Me di cuenta de que una parte del embrujo se desvanecía al topar con la realidad. Creo que Mamá Támesis también debió de darse cuenta, porque me lanzó una mirada astuta y asintió.
—Sí —dijo—. Ahora me doy cuenta. Qué astuto ha sido tu maestro al elegirte a ti, y dicen que al perro viejo no se le enseñan trucos nuevos.
Tras dos semanas de observaciones igualmente impenetrables de Nightingale, había desarrollado una refinada estrategia contra las formulaciones de carácter gnómico: cambiar de tema.
—¿Cómo llegó usted a diosa del Támesis? —le pregunté.
—¿Estás seguro de querer saberlo? —me preguntó ella a mí.
Pero no me cabe ninguna duda de que se sintió halagada por mi interés. Es una perogrullada: a todo el mundo le gusta hablar de sí mismo. Nueve de cada diez confesiones se obtienen mediante el instinto natural que empuja a todo ser humano a contarle la historia de su vida a alguien que la escuche con interés, aunque acabe por explicarte el día en el que le atizó a su rival en el golf con el palo de hierro hasta ocasionarle la muerte. Mamá Támesis no era distinta; con el tiempo, llegué a darme cuenta de que los dioses sienten una necesidad de explicarse a sí mismos aún mayor que los humanos.
—Llegué a Londres en el año 1957 —dijo Mamá Támesis—. Pero entonces todavía no era una diosa. Sólo era una chica tonta de campo. He olvidado mi nombre de entonces. Vine a estudiar para enfermera, pero, a decir verdad, no era muy buena en esa profesión. No me gustaba acercarme mucho a los enfermos y, además, en mi clase había demasiados igbos. Por culpa de esos idiotas de pacientes suspendí todos los exámenes y me echaron. —Mamá Támesis chasqueó la lengua—. Así, como si nada, fui a parar a la calle. Y entonces, mi hermoso Robert, con el que llevaba tres años de noviazgo, me dijo: «No puedo esperar más a que te aclares las ideas, así que me voy a casar con una guarra irlandesa de piel blanca.»
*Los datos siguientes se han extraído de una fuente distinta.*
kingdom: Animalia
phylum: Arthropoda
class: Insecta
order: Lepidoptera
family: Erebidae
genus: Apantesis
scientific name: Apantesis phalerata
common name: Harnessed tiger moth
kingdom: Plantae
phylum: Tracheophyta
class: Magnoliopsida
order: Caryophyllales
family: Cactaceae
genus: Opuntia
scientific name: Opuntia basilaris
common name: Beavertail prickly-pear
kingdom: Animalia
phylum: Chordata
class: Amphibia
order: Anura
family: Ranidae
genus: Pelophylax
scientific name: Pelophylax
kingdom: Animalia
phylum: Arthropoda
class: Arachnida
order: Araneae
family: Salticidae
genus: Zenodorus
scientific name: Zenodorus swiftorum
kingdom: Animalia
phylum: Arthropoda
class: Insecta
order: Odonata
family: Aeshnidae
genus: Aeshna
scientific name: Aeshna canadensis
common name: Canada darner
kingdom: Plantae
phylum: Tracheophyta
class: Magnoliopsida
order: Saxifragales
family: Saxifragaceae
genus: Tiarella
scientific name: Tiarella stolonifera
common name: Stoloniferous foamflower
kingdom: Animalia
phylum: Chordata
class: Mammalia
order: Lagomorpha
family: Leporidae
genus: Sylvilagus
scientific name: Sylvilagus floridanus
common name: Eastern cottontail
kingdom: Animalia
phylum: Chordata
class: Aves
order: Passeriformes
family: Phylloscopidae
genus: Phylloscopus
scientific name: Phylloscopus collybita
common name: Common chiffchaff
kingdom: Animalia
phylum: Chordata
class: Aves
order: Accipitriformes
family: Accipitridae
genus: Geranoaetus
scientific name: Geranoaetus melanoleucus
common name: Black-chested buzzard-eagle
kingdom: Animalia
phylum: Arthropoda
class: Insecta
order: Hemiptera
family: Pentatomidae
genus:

Volvió a chasquear los labios y el resto de mujeres que se hallaban en la habitación la imitaron.
—Me quedé tan desolada —dijo Mamá Támesis— que quise suicidarme. Sí, el daño que me había hecho ese hombre era tan profundo como para llevarme a la muerte. Así que fui al puente de Hungerford con la intención de arrojarme al río. Pero el puente está ocupado por una línea férrea y el camino para peatones que había en uno de sus márgenes… en esa época estaba muy sucio. En aquel puente vivía todo tipo de criaturas, vagabundos, trolls y duendes. Mal lugar para que se suicide una muchacha nigeriana decente. ¡A saber quién habría mirando! Así que me marché al puente de Waterloo, pero, para cuando llegué a ese sitio ya anochecía y, mirara donde mirase, todo era tan bello que no tuve fuerzas para saltar. Entonces oscureció y volví a casa para la cena. A la mañana siguiente, me levanté temprano y cogí el autobús para el puente de Blackfriars. Pero en su extremo norte se encuentra esa ridícula estatua de la reina Victoria y, aunque mire para otro lado, piensa en lo embarazoso que habría sido si de repente se hubiese vuelto y me hubiera visto de pie en el parapeto.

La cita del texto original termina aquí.